▶ _Action item_: For this task, retype the records below exactly.

Extracted page text data:
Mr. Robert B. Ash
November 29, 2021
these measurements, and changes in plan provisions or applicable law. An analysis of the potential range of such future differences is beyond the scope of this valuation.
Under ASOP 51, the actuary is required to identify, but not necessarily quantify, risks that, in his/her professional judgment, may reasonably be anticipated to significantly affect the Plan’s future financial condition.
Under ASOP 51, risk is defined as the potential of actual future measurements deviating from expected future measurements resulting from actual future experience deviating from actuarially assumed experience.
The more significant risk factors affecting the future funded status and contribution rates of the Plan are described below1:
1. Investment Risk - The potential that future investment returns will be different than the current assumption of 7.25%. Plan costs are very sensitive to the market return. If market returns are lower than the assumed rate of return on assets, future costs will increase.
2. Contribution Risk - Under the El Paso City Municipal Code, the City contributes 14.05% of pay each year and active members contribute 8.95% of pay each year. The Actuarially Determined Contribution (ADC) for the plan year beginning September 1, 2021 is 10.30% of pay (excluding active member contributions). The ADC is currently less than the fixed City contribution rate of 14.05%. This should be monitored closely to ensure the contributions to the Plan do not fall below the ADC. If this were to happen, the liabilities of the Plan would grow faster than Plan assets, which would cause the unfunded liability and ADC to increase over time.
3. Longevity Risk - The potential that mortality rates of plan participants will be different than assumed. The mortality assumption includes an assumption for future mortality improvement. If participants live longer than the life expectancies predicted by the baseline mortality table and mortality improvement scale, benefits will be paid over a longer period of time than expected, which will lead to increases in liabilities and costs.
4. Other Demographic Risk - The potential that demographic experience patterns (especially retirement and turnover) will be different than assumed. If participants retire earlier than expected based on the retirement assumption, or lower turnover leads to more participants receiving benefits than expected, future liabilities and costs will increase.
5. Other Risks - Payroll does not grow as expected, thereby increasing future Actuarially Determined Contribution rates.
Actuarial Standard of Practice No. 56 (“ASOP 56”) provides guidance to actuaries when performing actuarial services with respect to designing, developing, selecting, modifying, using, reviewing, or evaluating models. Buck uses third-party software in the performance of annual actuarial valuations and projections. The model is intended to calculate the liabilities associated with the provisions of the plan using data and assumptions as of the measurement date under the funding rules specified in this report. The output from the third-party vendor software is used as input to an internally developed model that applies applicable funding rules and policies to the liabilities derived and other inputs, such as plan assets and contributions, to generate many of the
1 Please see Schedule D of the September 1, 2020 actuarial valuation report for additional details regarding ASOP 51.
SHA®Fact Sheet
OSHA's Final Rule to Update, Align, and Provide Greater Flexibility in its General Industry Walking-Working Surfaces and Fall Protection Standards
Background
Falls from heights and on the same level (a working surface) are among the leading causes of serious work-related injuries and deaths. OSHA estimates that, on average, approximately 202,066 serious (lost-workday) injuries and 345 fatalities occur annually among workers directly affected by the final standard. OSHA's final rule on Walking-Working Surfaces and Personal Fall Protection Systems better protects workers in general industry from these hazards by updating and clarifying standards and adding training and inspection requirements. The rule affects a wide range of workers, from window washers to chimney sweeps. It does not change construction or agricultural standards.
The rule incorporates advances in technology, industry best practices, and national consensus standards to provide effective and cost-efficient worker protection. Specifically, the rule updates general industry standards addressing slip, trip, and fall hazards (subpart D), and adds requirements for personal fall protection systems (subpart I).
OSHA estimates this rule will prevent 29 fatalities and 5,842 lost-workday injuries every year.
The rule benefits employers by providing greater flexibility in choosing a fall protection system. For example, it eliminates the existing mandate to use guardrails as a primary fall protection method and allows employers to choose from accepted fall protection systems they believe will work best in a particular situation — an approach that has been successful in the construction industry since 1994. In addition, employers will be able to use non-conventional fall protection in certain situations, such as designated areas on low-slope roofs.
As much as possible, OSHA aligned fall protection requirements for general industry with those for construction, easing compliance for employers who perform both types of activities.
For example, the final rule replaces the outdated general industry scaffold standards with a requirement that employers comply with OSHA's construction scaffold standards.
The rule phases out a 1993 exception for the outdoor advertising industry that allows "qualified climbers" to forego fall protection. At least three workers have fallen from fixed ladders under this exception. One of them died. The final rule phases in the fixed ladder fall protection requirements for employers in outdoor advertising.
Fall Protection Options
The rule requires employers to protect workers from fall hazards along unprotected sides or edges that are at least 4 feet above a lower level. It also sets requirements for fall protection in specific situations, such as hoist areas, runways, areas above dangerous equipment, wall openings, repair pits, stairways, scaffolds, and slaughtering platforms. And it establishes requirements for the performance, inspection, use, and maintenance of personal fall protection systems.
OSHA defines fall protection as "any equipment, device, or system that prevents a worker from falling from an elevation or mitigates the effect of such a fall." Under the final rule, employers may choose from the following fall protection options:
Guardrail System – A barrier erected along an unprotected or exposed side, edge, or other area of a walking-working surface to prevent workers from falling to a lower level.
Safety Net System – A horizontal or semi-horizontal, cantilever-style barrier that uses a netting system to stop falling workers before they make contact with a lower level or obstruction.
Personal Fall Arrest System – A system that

▶ _Solution for this task_:
Mr. Robert B. Ash
November 29, 2021
these measurements, and changes in plan provisions or applicable law. An analysis of the potential range of such future differences is beyond the scope of this valuation.
Under ASOP 51, the actuary is required to identify, but not necessarily quantify, risks that, in his/her professional judgment, may reasonably be anticipated to significantly affect the Plan’s future financial condition.
Under ASOP 51, risk is defined as the potential of actual future measurements deviating from expected future measurements resulting from actual future experience deviating from actuarially assumed experience.
The more significant risk factors affecting the future funded status and contribution rates of the Plan are described below1:
1. Investment Risk - The potential that future investment returns will be different than the current assumption of 7.25%. Plan costs are very sensitive to the market return. If market returns are lower than the assumed rate of return on assets, future costs will increase.
2. Contribution Risk - Under the El Paso City Municipal Code, the City contributes 14.05% of pay each year and active members contribute 8.95% of pay each year. The Actuarially Determined Contribution (ADC) for the plan year beginning September 1, 2021 is 10.30% of pay (excluding active member contributions). The ADC is currently less than the fixed City contribution rate of 14.05%. This should be monitored closely to ensure the contributions to the Plan do not fall below the ADC. If this were to happen, the liabilities of the Plan would grow faster than Plan assets, which would cause the unfunded liability and ADC to increase over time.
3. Longevity Risk - The potential that mortality rates of plan participants will be different than assumed. The mortality assumption includes an assumption for future mortality improvement. If participants live longer than the life expectancies predicted by the baseline mortality table and mortality improvement scale, benefits will be paid over a longer period of time than expected, which will lead to increases in liabilities and costs.
4. Other Demographic Risk - The potential that demographic experience patterns (especially retirement and turnover) will be different than assumed. If participants retire earlier than expected based on the retirement assumption, or lower turnover leads to more participants receiving benefits than expected, future liabilities and costs will increase.
5. Other Risks - Payroll does not grow as expected, thereby increasing future Actuarially Determined Contribution rates.
Actuarial Standard of Practice No. 56 (“ASOP 56”) provides guidance to actuaries when performing actuarial services with respect to designing, developing, selecting, modifying, using, reviewing, or evaluating models. Buck uses third-party software in the performance of annual actuarial valuations and projections. The model is intended to calculate the liabilities associated with the provisions of the plan using data and assumptions as of the measurement date under the funding rules specified in this report. The output from the third-party vendor software is used as input to an internally developed model that applies applicable funding rules and policies to the liabilities derived and other inputs, such as plan assets and contributions, to generate many of the
1 Please see Schedule D of the September 1, 2020 actuarial valuation report for additional details regarding ASOP 51.
SHA®Fact Sheet
OSHA's Final Rule to Update, Align, and Provide Greater Flexibility in its General Industry Walking-Working Surfaces and Fall Protection Standards
Background
Falls from heights and on the same level (a working surface) are among the leading causes of serious work-related injuries and deaths. OSHA estimates that, on average, approximately 202,066 serious (lost-workday) injuries and 345 fatalities occur annually among workers directly affected by the final standard. OSHA's final rule on Walking-Working Surfaces and Personal Fall Protection Systems better protects workers in general industry from these hazards by updating and clarifying standards and adding training and inspection requirements. The rule affects a wide range of workers, from window washers to chimney sweeps. It does not change construction or agricultural standards.
The rule incorporates advances in technology, industry best practices, and national consensus standards to provide effective and cost-efficient worker protection. Specifically, the rule updates general industry standards addressing slip, trip, and fall hazards (subpart D), and adds requirements for personal fall protection systems (subpart I).
OSHA estimates this rule will prevent 29 fatalities and 5,842 lost-workday injuries every year.
The rule benefits employers by providing greater flexibility in choosing a fall protection system. For example, it eliminates the existing mandate to use guardrails as a primary fall protection method and allows employers to choose from accepted fall protection systems they believe will work best in a particular situation — an approach that has been successful in the construction industry since 1994. In addition, employers will be able to use non-conventional fall protection in certain situations, such as designated areas on low-slope roofs.
As much as possible, OSHA aligned fall protection requirements for general industry with those for construction, easing compliance for employers who perform both types of activities.
For example, the final rule replaces the outdated general industry scaffold standards with a requirement that employers comply with OSHA's construction scaffold standards.
The rule phases out a 1993 exception for the outdoor advertising industry that allows "qualified climbers" to forego fall protection. At least three workers have fallen from fixed ladders under this exception. One of them died. The final rule phases in the fixed ladder fall protection requirements for employers in outdoor advertising.
Fall Protection Options
The rule requires employers to protect workers from fall hazards along unprotected sides or edges that are at least 4 feet above a lower level. It also sets requirements for fall protection in specific situations, such as hoist areas, runways, areas above dangerous equipment, wall openings, repair pits, stairways, scaffolds, and slaughtering platforms. And it establishes requirements for the performance, inspection, use, and maintenance of personal fall protection systems.
OSHA defines fall protection as "any equipment, device, or system that prevents a worker from falling from an elevation or mitigates the effect of such a fall." Under the final rule, employers may choose from the following fall protection options:
Guardrail System – A barrier erected along an unprotected or exposed side, edge, or other area of a walking-working surface to prevent workers from falling to a lower level.
Safety Net System – A horizontal or semi-horizontal, cantilever-style barrier that uses a netting system to stop falling workers before they make contact with a lower level or obstruction.
Personal Fall Arrest System – A system that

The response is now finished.